While Pudil talks of "the tide of oligopoly power sweeping over the Czech energy market," there's no doubting that CEZ has strengthened its position on the Czech energy market this year through a series of high profile, and sometimes controversial, acquisitions.

Mine shafted

CEZ spokeswoman Novakova admits that the investigation by the Commission is "a logical consequence of the growth of CEZ," which has taken on new proportions this year as the utility switched its focus from a laboured foreign expansion to growing its role on its home turf.

CEZ has suffered several setbacks in its international ambitions, which industry experts say stems from the state-owned utility's conservative approach and reluctance to overpay for assets. The latest failure came in November when CEZ and its Turkish partner Akenerji were beaten in the tender for three Turkish electricity distribution grids, a disappointing outcome as the country, with its rapidly expanding population and economy, is expected to be a bonanza for the region's power industry. Earlier this year, CEZ's expansion into the western Balkans, another much touted region of opportunity, faltered when it had to abandon a deal to buy a power plant in Bosnia's Republika Srpska due to arguments with the government there.

Faced with obstacles to its foreign expansion, CEZ has been busy leveraging its economic and political power at home, investing in its traditional generation business, as well as moving horizontally into other areas such as gas and heating.

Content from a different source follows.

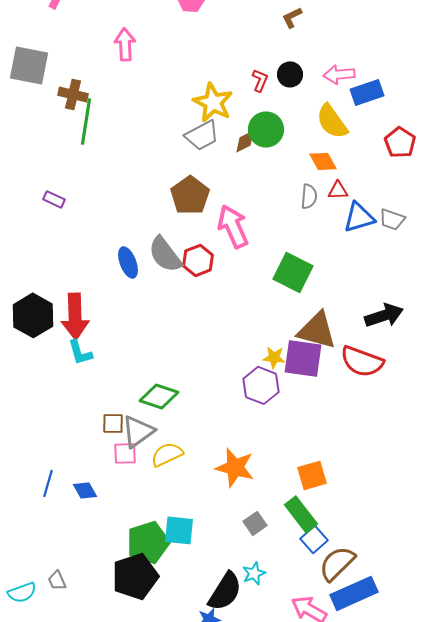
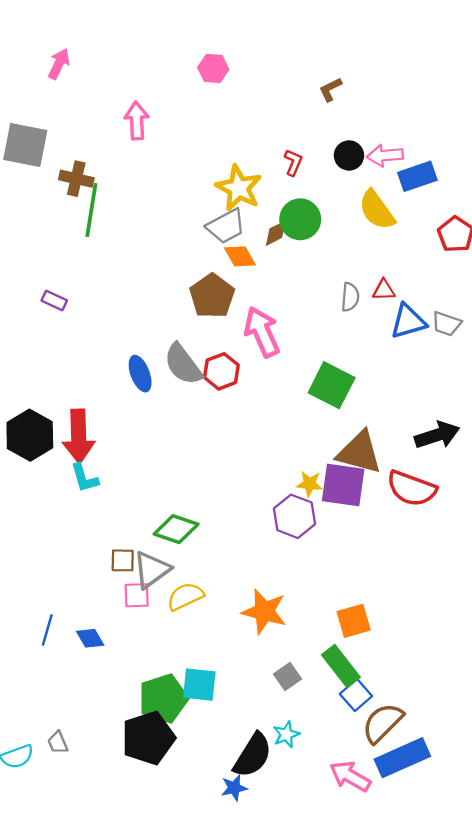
black circle: (290, 74) -> (349, 155), moved
orange diamond: (323, 161) -> (240, 256), moved

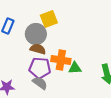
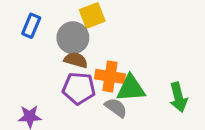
green triangle: (75, 68) -> (131, 88), size x1.5
gray semicircle: (40, 83) -> (116, 108), moved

CEZ's latest deal was in the Czech district heating segment of the power market, where private companies supply heat generated from brown and black coal, natural gas, heavy fuel oil and biomass direct to homes and businesses. On 9 November, CEZ announced that it had agreed to buy a 15% stake in the Czech operations of Dalkia, a joint venture of Electricite de France and Veolia, as well as an 85% stake that Dalkia owns in its Dalia Usti nad Labem subsidiary, which includes the Trmice Heating Plant.

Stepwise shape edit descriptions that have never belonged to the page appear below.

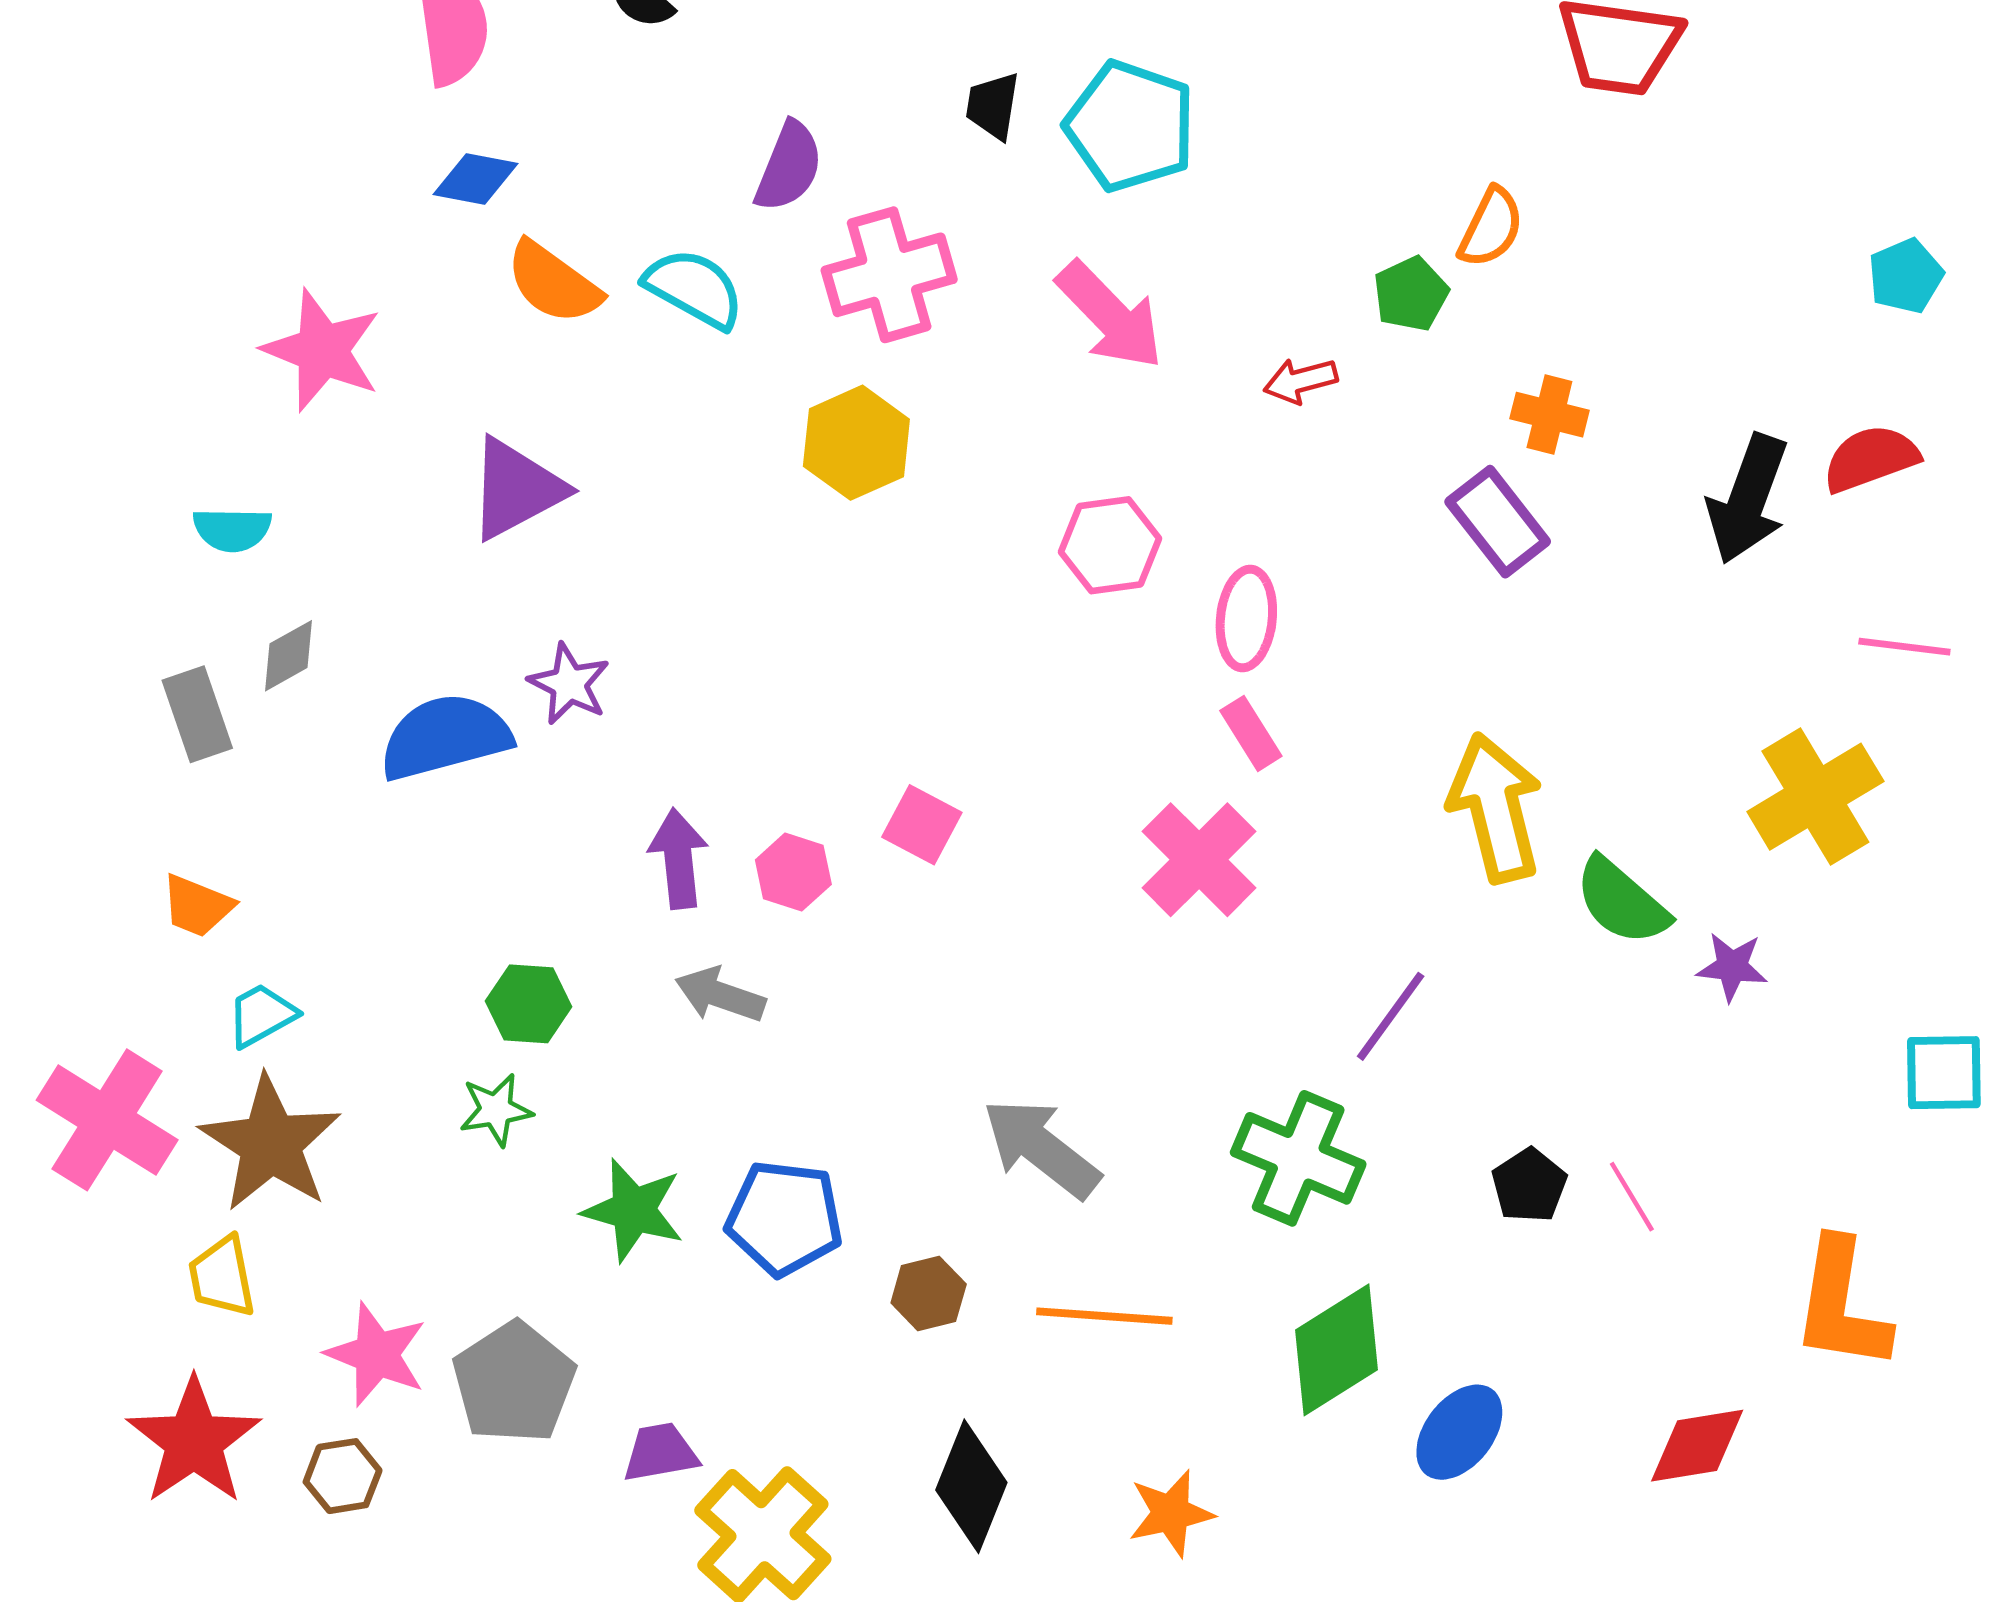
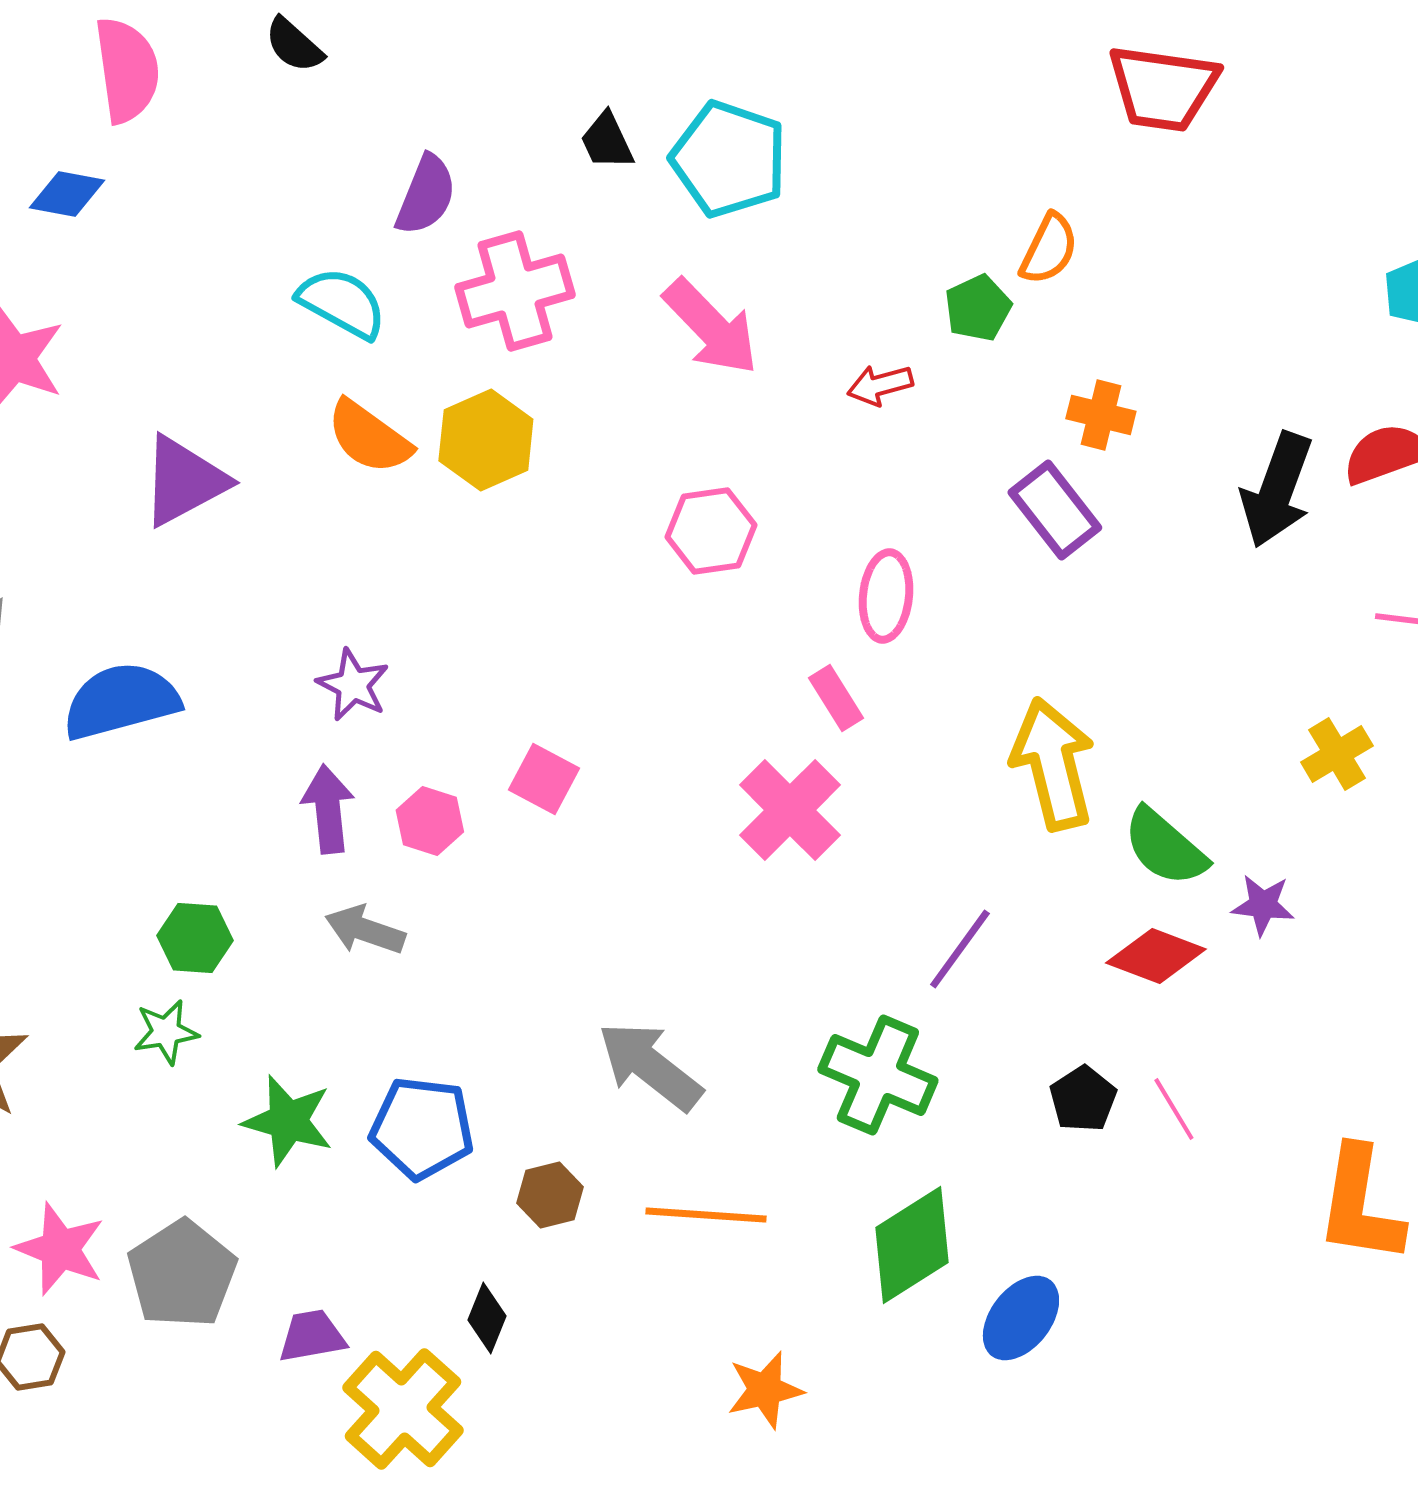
black trapezoid: (993, 106) -> (607, 141), turned -34
blue diamond: (476, 179) -> (67, 194), moved
orange semicircle: (553, 283) -> (369, 437), moved
pink ellipse: (1246, 619) -> (886, 596), moved
purple star: (569, 684) -> (353, 685), moved
yellow cross: (1815, 797) -> (1337, 754), size x0.6
red diamond: (1697, 1446) -> (1156, 956), moved, turned 30
black diamond: (971, 1486) -> (487, 1318), moved, size x0.6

This follows another deal in the summer when CEZ and J&T managed to get the UK utility International Power to halt its tender for its Czech assets, the coal-fired combined heat and power plant Opatovice power plant and a 49% stake in Prague's major heat supplier Prazska teplarensk, 24 hours before the July 1 deadline by offering what the UK firm called "a pre-emptive offer that we pursued in order to maximise shareholder value."

J&T's role in this deal was as the listed buyer of the assets, because CEZ could not bid for all the assets on its own due to competition concerns. J&T then agreed to sell on the stake in Prazska teplarenska to CEZ. Jan Ondrich, an energy expert with the advisory firm Candole Partners in Prague, describes J&T - with which CEZ also bought the German coal mining company MIBRAG earlier this year - as acting like "an off-balance sheet special purpose vehicle of CEZ."

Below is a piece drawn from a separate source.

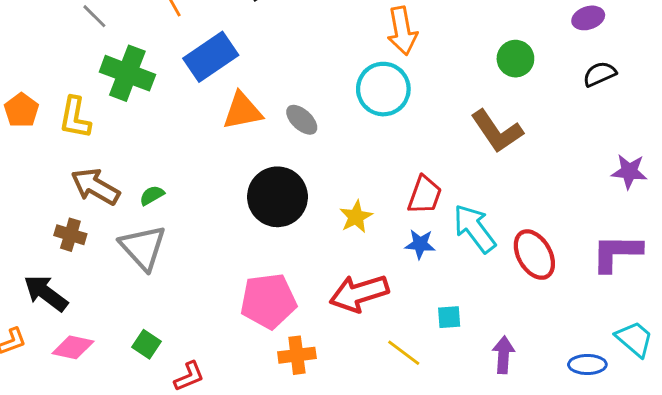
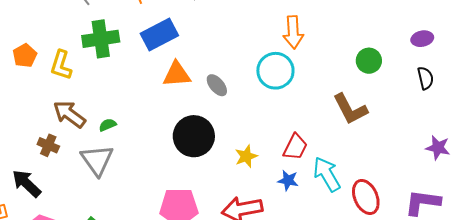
green cross: (127, 73) -> (101, 39), turned -36
black semicircle: (600, 74) -> (425, 78), turned 95

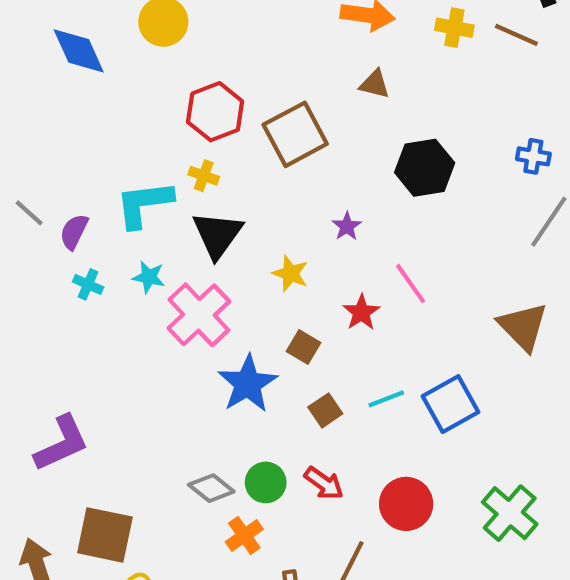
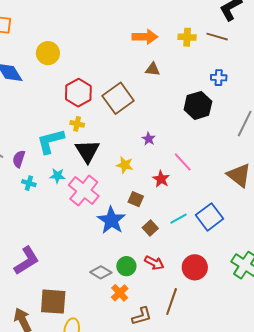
blue cross: (533, 156) -> (219, 78), moved
black hexagon: (425, 168) -> (198, 105), moved

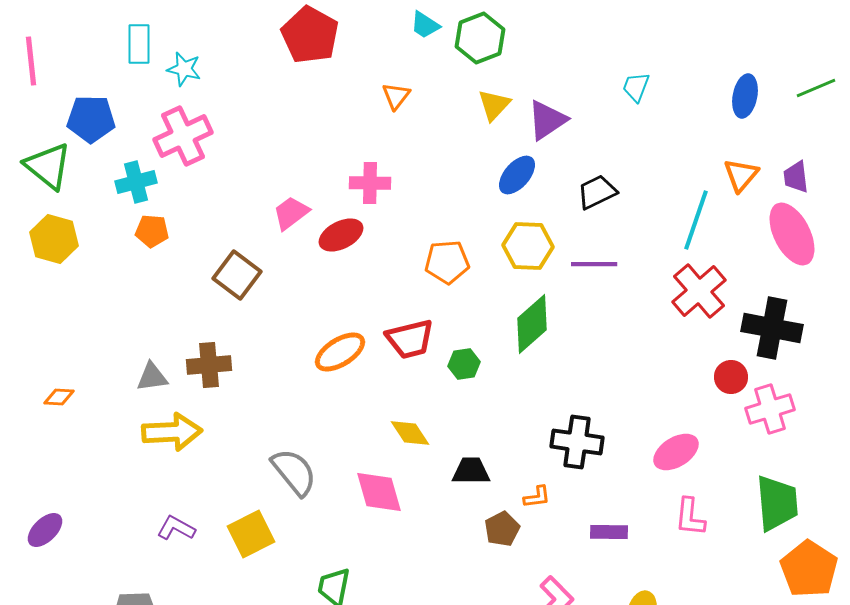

This deal infuriated Czech Coal, which had its eye on International Power's Opatovice power plant, as it is the sole coal supplier to the plant. J&T and CEZ could nnow supply the Opatovice plant from the Mibrag coal mine. "Czech Coal had prepared its bid for International Power, but before it had had a chance to deliver it by the required date, which was on July 1, it learned from the media about the sale to another bidder. We regret that we had not been enabled to deliver our bid, which was competitive, to International Power," Pudil tells bne.

On August 3, Czech Coal filed an objection to the proposed merger of J&T and Opatovice with the Czech Office for the Protection of Competition (UOHS) and noted that because the "CEZ and Dalkia groups are also participating in the acquisition of control over International Power Opatovice in addition to J&T, the European Commission is competent to assess this merger by the European legislation's turnover criteria rather than UOHS."

And then the inspectors from Brussels arrived.